Brontekst:
■ ■ ■ ■ ■ ■ ■

Nochtans kan het anders. Sommige gemeenten zetten in op  het actief zoeken van mensen (door huisbezoeken of wijkwerking of brugfiguren).

Gemeenten moeten inzetten op outreachend werken. Daarvoor moeten extra mensen worden ingezet als brugfiguren of wijkwerkers, om samen te werken met lokale armoedeverenigingen en sociale diensten, en om sociale diensten ook als ontmoetingsplek mee te ondersteunen. Zo halen we mensen in nood uit de schaduw.

Steun heeft een kader nodig

Het OCMW is gekend omwille van de financiële en andere steun. Tijdens de coronacrisis werd deze functie extra in de verf gezet. Uit de bevraging en de commentaren leren we dat de manier waarop steun wordt gegeven nog veel beter kan.

Er ontbreekt een duidelijk kader voor steun, zowel voor financiële steun als voor materiële hulpverlening. De rechtenverkenner kan beter gebruikt worden. Het Geïntegreerd Breed Onthaal stelt armoede amper prioritair. Nog té weinig gemeenten gebruiken REMI om aanvullende steun toe te kennen. Steun wordt bovendien soms ad hoc gegeven: steun is in sommige gemeenten nog pure hulpverlening.

Gemeenten hebben een duidelijk en afdwingbaar kader voor steun en materiële hulpverlening nodig.

Zowel de federale als de Vlaamse overheid moeten daarom inzetten op het lokaal verankeren van al deze instrumenten en de financiering ervan verzekeren.

Goed en betaalbaar wonen moet centraler staan

Slechts 56% van de bevraagde gemeenten wil meer sociale woningen. De andere gemeenten hebben ofwel hun sociaal objectief nog niet bereikt of willen geen bijkomende woningen meer. Deze cijfers staan in schril contrast met de woonnood die in elke gemeente aanwezig is. Het gebrek aan ambitie is schrijnend, gelet op de hoge nood aan betaalbare (sociale) woningen. Bovendien is een betaalbare (sociale) woning een van de beste instrumenten tegen armoede.

De lokale besturen en Vlaanderen hebben een torenhoge verantwoordelijkheid in het voorzien van goede en betaalbare (sociale) woningen. Hier ontbreekt echter bij vele gemeenten de nodige financiële middelen of de ambitie om de woonnood te lenigen.

Vlaanderen moet hier dringend een versnelling hoger schakelen om het woonbeleid in de gemeenten te stuwen en te ondersteunen: minstens 5000 sociale woningen per jaar en brede huursubsidies om wonen betaalbaar te maken.

Investeren in jongeren is nodig

Het onderwijsluik in de bevraging komt maar gemiddeld uit de verf. Weinig gemeenten investeren in brugfiguren, lege brooddozen zijn geen echte topic. Sommige gemeenten komen via individuele steun tussen in de schoolkosten, maar een structureel beleid inzake schoolkosten ontbreekt veelal.

Hier kunnen en moeten gemeenten stappen zetten: kinderen en jongeren verdienen alle aandacht. Kinder- en jongerenarmoede moet een prioritair onderdeel worden van de lokale armoedeplannen.

■ ■ ■ ■ ■ ■ ■

Werkinstructie: Geef uit de brontekst alles vanaf "Steun heeft een" tot en met "materiële hulpverlening nodig." opnieuw weer en verwissel daarbij "coronacrisis" voor "energiecrisis".

■ ■ ■ ■ ■ ■ ■

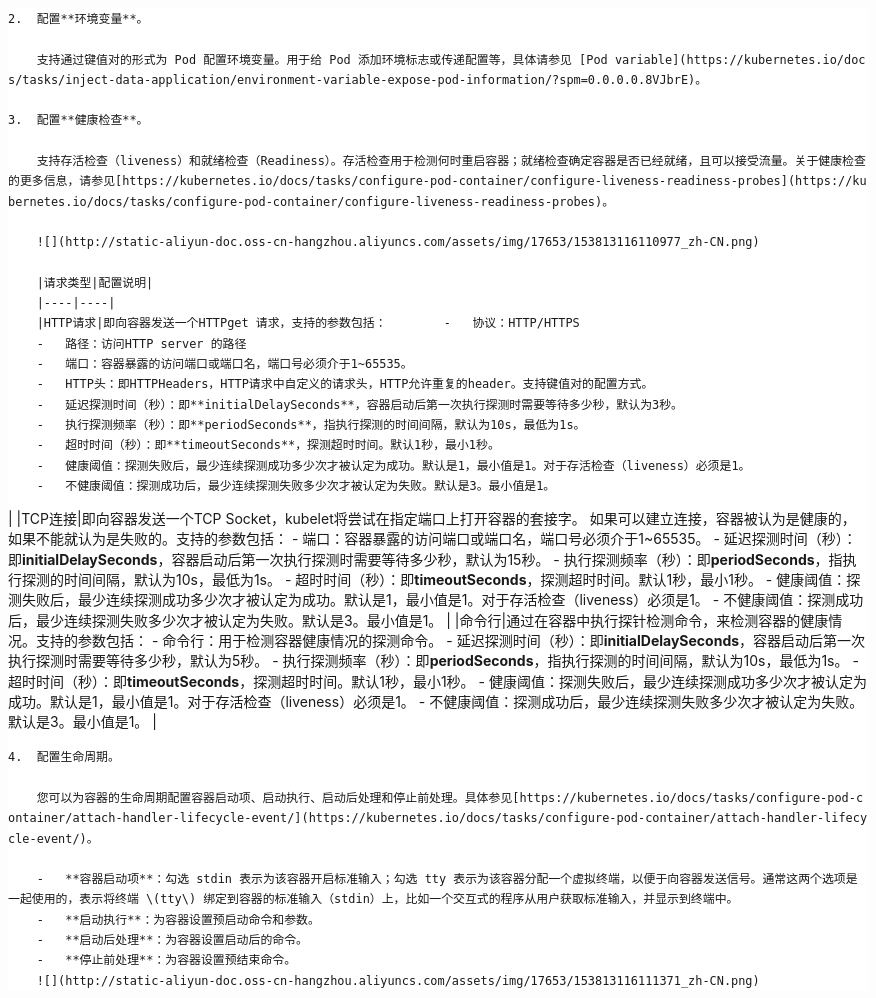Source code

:     2.  配置**环境变量**。 

        支持通过键值对的形式为 Pod 配置环境变量。用于给 Pod 添加环境标志或传递配置等，具体请参见 [Pod variable](https://kubernetes.io/docs/tasks/inject-data-application/environment-variable-expose-pod-information/?spm=0.0.0.0.8VJbrE)。

    3.  配置**健康检查**。 

        支持存活检查（liveness）和就绪检查（Readiness）。存活检查用于检测何时重启容器；就绪检查确定容器是否已经就绪，且可以接受流量。关于健康检查的更多信息，请参见[https://kubernetes.io/docs/tasks/configure-pod-container/configure-liveness-readiness-probes](https://kubernetes.io/docs/tasks/configure-pod-container/configure-liveness-readiness-probes)。

        ![](http://static-aliyun-doc.oss-cn-hangzhou.aliyuncs.com/assets/img/17653/153813116110977_zh-CN.png)

        |请求类型|配置说明|
        |----|----|
        |HTTP请求|即向容器发送一个HTTPget 请求，支持的参数包括：        -   协议：HTTP/HTTPS
        -   路径：访问HTTP server 的路径
        -   端口：容器暴露的访问端口或端口名，端口号必须介于1~65535。
        -   HTTP头：即HTTPHeaders，HTTP请求中自定义的请求头，HTTP允许重复的header。支持键值对的配置方式。
        -   延迟探测时间（秒）：即**initialDelaySeconds**，容器启动后第一次执行探测时需要等待多少秒，默认为3秒。
        -   执行探测频率（秒）：即**periodSeconds**，指执行探测的时间间隔，默认为10s，最低为1s。
        -   超时时间（秒）：即**timeoutSeconds**，探测超时时间。默认1秒，最小1秒。
        -   健康阈值：探测失败后，最少连续探测成功多少次才被认定为成功。默认是1，最小值是1。对于存活检查（liveness）必须是1。
        -   不健康阈值：探测成功后，最少连续探测失败多少次才被认定为失败。默认是3。最小值是1。
|
        |TCP连接|即向容器发送一个TCP Socket，kubelet将尝试在指定端口上打开容器的套接字。 如果可以建立连接，容器被认为是健康的，如果不能就认为是失败的。支持的参数包括：        -   端口：容器暴露的访问端口或端口名，端口号必须介于1~65535。
        -   延迟探测时间（秒）：即**initialDelaySeconds**，容器启动后第一次执行探测时需要等待多少秒，默认为15秒。
        -   执行探测频率（秒）：即**periodSeconds**，指执行探测的时间间隔，默认为10s，最低为1s。
        -   超时时间（秒）：即**timeoutSeconds**，探测超时时间。默认1秒，最小1秒。
        -   健康阈值：探测失败后，最少连续探测成功多少次才被认定为成功。默认是1，最小值是1。对于存活检查（liveness）必须是1。
        -   不健康阈值：探测成功后，最少连续探测失败多少次才被认定为失败。默认是3。最小值是1。
|
        |命令行|通过在容器中执行探针检测命令，来检测容器的健康情况。支持的参数包括：        -   命令行：用于检测容器健康情况的探测命令。
        -   延迟探测时间（秒）：即**initialDelaySeconds**，容器启动后第一次执行探测时需要等待多少秒，默认为5秒。
        -   执行探测频率（秒）：即**periodSeconds**，指执行探测的时间间隔，默认为10s，最低为1s。
        -   超时时间（秒）：即**timeoutSeconds**，探测超时时间。默认1秒，最小1秒。
        -   健康阈值：探测失败后，最少连续探测成功多少次才被认定为成功。默认是1，最小值是1。对于存活检查（liveness）必须是1。
        -   不健康阈值：探测成功后，最少连续探测失败多少次才被认定为失败。默认是3。最小值是1。
 |

    4.  配置生命周期。 

        您可以为容器的生命周期配置容器启动项、启动执行、启动后处理和停止前处理。具体参见[https://kubernetes.io/docs/tasks/configure-pod-container/attach-handler-lifecycle-event/](https://kubernetes.io/docs/tasks/configure-pod-container/attach-handler-lifecycle-event/)。

        -   **容器启动项**：勾选 stdin 表示为该容器开启标准输入；勾选 tty 表示为该容器分配一个虚拟终端，以便于向容器发送信号。通常这两个选项是一起使用的，表示将终端 \(tty\) 绑定到容器的标准输入（stdin）上，比如一个交互式的程序从用户获取标准输入，并显示到终端中。
        -   **启动执行**：为容器设置预启动命令和参数。
        -   **启动后处理**：为容器设置启动后的命令。
        -   **停止前处理**：为容器设置预结束命令。
        ![](http://static-aliyun-doc.oss-cn-hangzhou.aliyuncs.com/assets/img/17653/153813116111371_zh-CN.png)
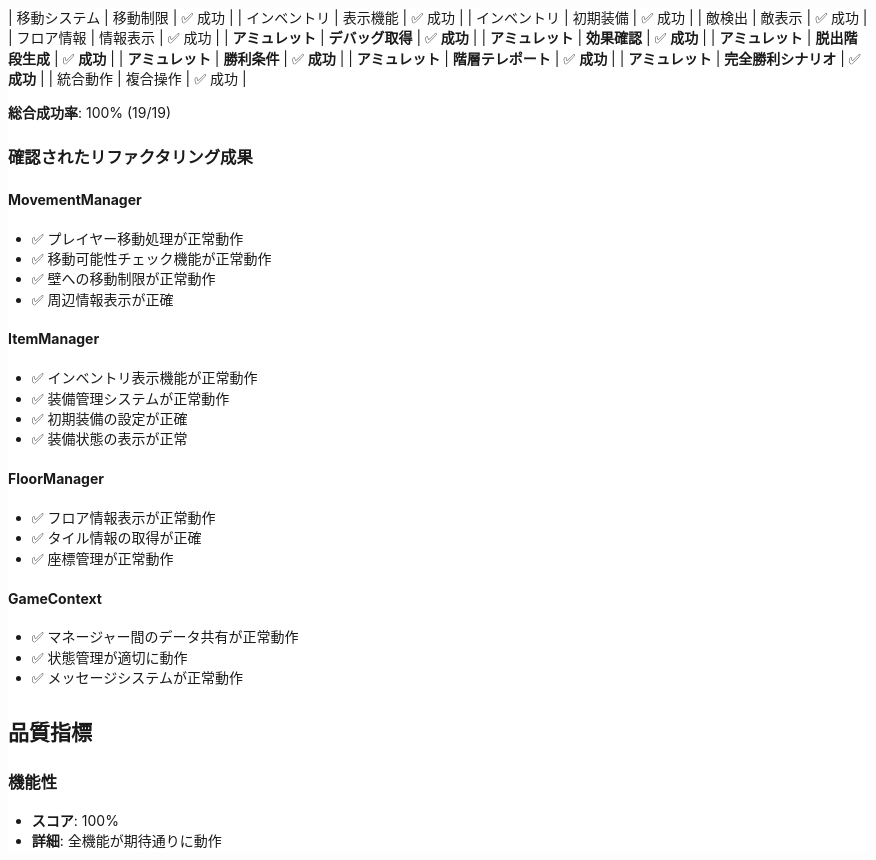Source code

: | 移動システム | 移動制限 | ✅ 成功 |
| インベントリ | 表示機能 | ✅ 成功 |
| インベントリ | 初期装備 | ✅ 成功 |
| 敵検出 | 敵表示 | ✅ 成功 |
| フロア情報 | 情報表示 | ✅ 成功 |
| **アミュレット** | **デバッグ取得** | ✅ **成功** |
| **アミュレット** | **効果確認** | ✅ **成功** |
| **アミュレット** | **脱出階段生成** | ✅ **成功** |
| **アミュレット** | **勝利条件** | ✅ **成功** |
| **アミュレット** | **階層テレポート** | ✅ **成功** |
| **アミュレット** | **完全勝利シナリオ** | ✅ **成功** |
| 統合動作 | 複合操作 | ✅ 成功 |

**総合成功率**: 100% (19/19)

### 確認されたリファクタリング成果

#### MovementManager
- ✅ プレイヤー移動処理が正常動作
- ✅ 移動可能性チェック機能が正常動作
- ✅ 壁への移動制限が正常動作
- ✅ 周辺情報表示が正確

#### ItemManager
- ✅ インベントリ表示機能が正常動作
- ✅ 装備管理システムが正常動作
- ✅ 初期装備の設定が正確
- ✅ 装備状態の表示が正常

#### FloorManager
- ✅ フロア情報表示が正常動作
- ✅ タイル情報の取得が正確
- ✅ 座標管理が正常動作

#### GameContext
- ✅ マネージャー間のデータ共有が正常動作
- ✅ 状態管理が適切に動作
- ✅ メッセージシステムが正常動作

## 品質指標

### 機能性
- **スコア**: 100%
- **詳細**: 全機能が期待通りに動作
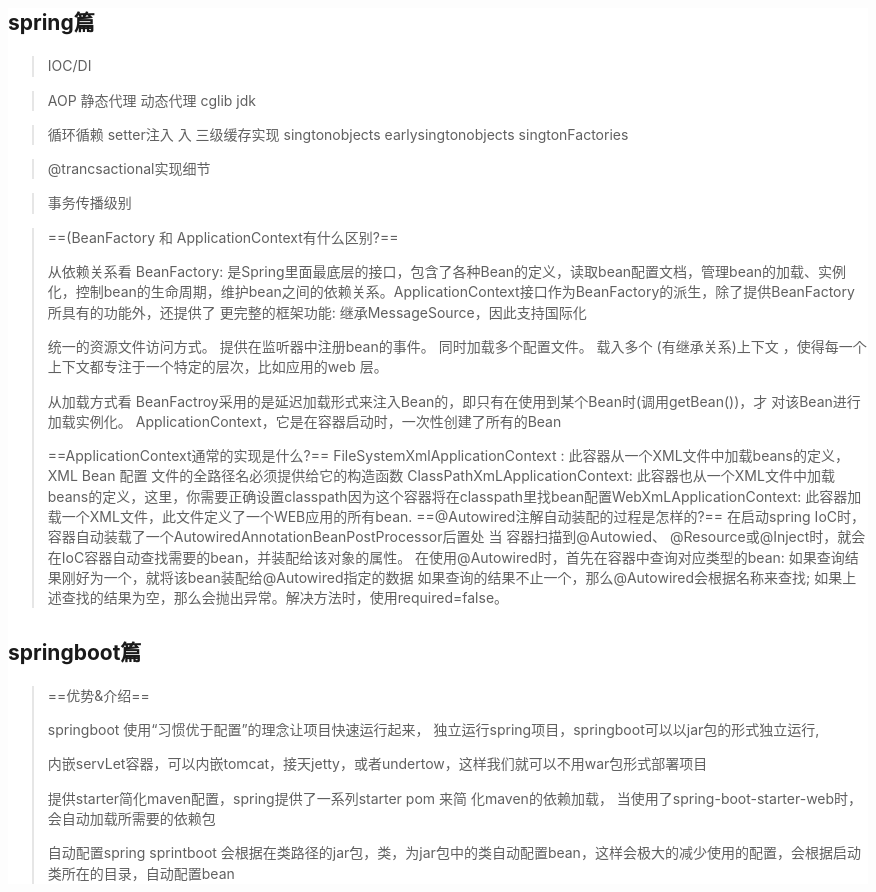 ## spring篇

> IOC/DI

> AOP 静态代理 动态代理 cglib jdk

> 循环循赖
> setter注入 入 三级缓存实现 singtonobjects earlysingtonobjects singtonFactories

> @trancsactional实现细节

> 事务传播级别

> ==(BeanFactory 和 ApplicationContext有什么区别?==
>
> 从依赖关系看
> BeanFactory: 是Spring里面最底层的接口，包含了各种Bean的定义，读取bean配置文档，管理bean的加载、实例化，控制bean的生命周期，维护bean之间的依赖关系。ApplicationContext接口作为BeanFactory的派生，除了提供BeanFactory所具有的功能外，还提供了 更完整的框架功能:
> 继承MessageSource，因此支持国际化
>
> 统一的资源文件访问方式。
> 提供在监听器中注册bean的事件。
> 同时加载多个配置文件。 载入多个 (有继承关系)上下文 ，使得每一个上下文都专注于一个特定的层次，比如应用的web 层。
>
> 从加载方式看
> BeanFactroy采用的是延迟加载形式来注入Bean的，即只有在使用到某个Bean时(调用getBean())，才 对该Bean进行加载实例化。
> ApplicationContext，它是在容器启动时，一次性创建了所有的Bean
>
> ==ApplicationContext通常的实现是什么?==
> FileSystemXmlApplicationContext : 此容器从一个XML文件中加载beans的定义，XML Bean 配置 文件的全路径名必须提供给它的构造函数
> ClassPathXmLApplicationContext: 此容器也从一个XML文件中加载beans的定义，这里，你需要正确设置classpath因为这个容器将在classpath里找bean配置WebXmLApplicationContext: 此容器加载一个XML文件，此文件定义了一个WEB应用的所有bean.
> ==@Autowired注解自动装配的过程是怎样的?==
> 在启动spring IoC时，容器自动装载了一个AutowiredAnnotationBeanPostProcessor后置处
> 当 容器扫描到@Autowied、 @Resource或@Inject时，就会在IoC容器自动查找需要的bean，并装配给该对象的属性。
> 在使用@Autowired时，首先在容器中查询对应类型的bean:
> 如果查询结果刚好为一个，就将该bean装配给@Autowired指定的数据
> 如果查询的结果不止一个，那么@Autowired会根据名称来查找;
> 如果上述查找的结果为空，那么会抛出异常。解决方法时，使用required=false。

## springboot篇

> ==优势&介绍==
>
> springboot 使用“习惯优于配置”的理念让项目快速运行起来，
> 独立运行spring项目，springboot可以以jar包的形式独立运行,
>
> 内嵌servLet容器，可以内嵌tomcat，接天jetty，或者undertow，这样我们就可以不用war包形式部署项目
>
> 提供starter简化maven配置，spring提供了一系列starter pom 来简 化maven的依赖加载， 当使用了spring-boot-starter-web时，会自动加载所需要的依赖包
>
> 自动配置spring sprintboot 会根据在类路径的jar包，类，为jar包中的类自动配置bean，这样会极大的减少使用的配置，会根据启动类所在的目录，自动配置bean
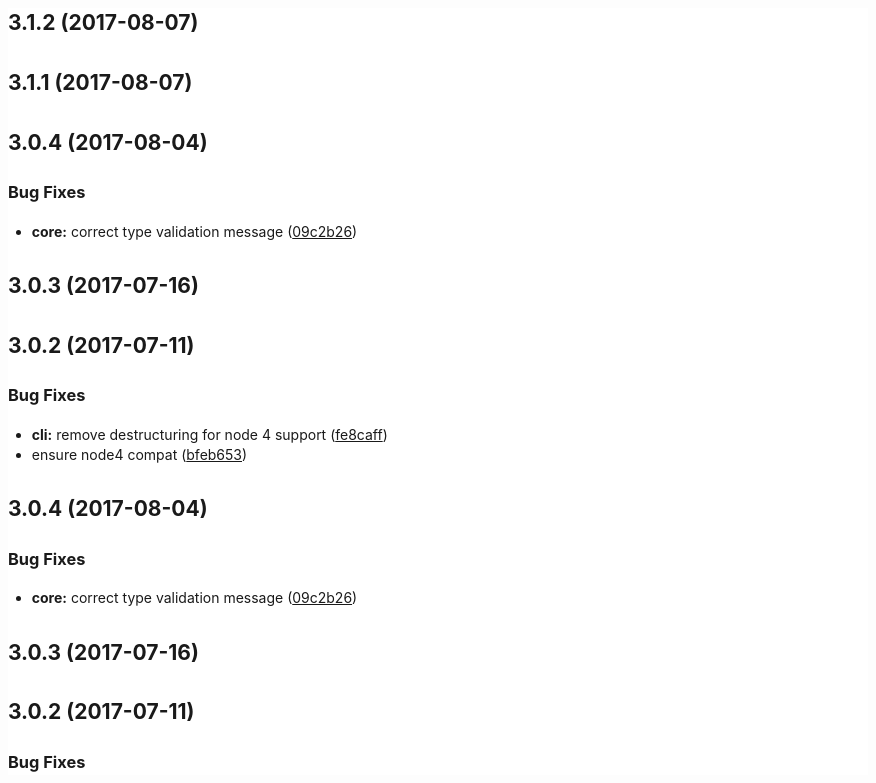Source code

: <a name="3.1.2"></a>

## 3.1.2 (2017-08-07)

<a name="3.1.1"></a>

## 3.1.1 (2017-08-07)

<a name="3.0.4"></a>

## 3.0.4 (2017-08-04)

### Bug Fixes

- **core:** correct type validation message ([09c2b26](https://github.com/conventional-changelog/commitlint/commit/09c2b26))

<a name="3.0.3"></a>

## 3.0.3 (2017-07-16)

<a name="3.0.2"></a>

## 3.0.2 (2017-07-11)

### Bug Fixes

- **cli:** remove destructuring for node 4 support ([fe8caff](https://github.com/conventional-changelog/commitlint/commit/fe8caff))
- ensure node4 compat ([bfeb653](https://github.com/conventional-changelog/commitlint/commit/bfeb653))

<a name="3.0.4"></a>

## 3.0.4 (2017-08-04)

### Bug Fixes

- **core:** correct type validation message ([09c2b26](https://github.com/conventional-changelog/commitlint/commit/09c2b26))

<a name="3.0.3"></a>

## 3.0.3 (2017-07-16)

<a name="3.0.2"></a>

## 3.0.2 (2017-07-11)

### Bug Fixes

■ ■ ■ ■ ■ ■ ■

Uitvoer opdracht:
Steun heeft een kader nodig

Het OCMW is gekend omwille van de financiële en andere steun. Tijdens de energiecrisis werd deze functie extra in de verf gezet. Uit de bevraging en de commentaren leren we dat de manier waarop steun wordt gegeven nog veel beter kan.

Er ontbreekt een duidelijk kader voor steun, zowel voor financiële steun als voor materiële hulpverlening. De rechtenverkenner kan beter gebruikt worden. Het Geïntegreerd Breed Onthaal stelt armoede amper prioritair. Nog té weinig gemeenten gebruiken REMI om aanvullende steun toe te kennen. Steun wordt bovendien soms ad hoc gegeven: steun is in sommige gemeenten nog pure hulpverlening.

Gemeenten hebben een duidelijk en afdwingbaar kader voor steun en materiële hulpverlening nodig.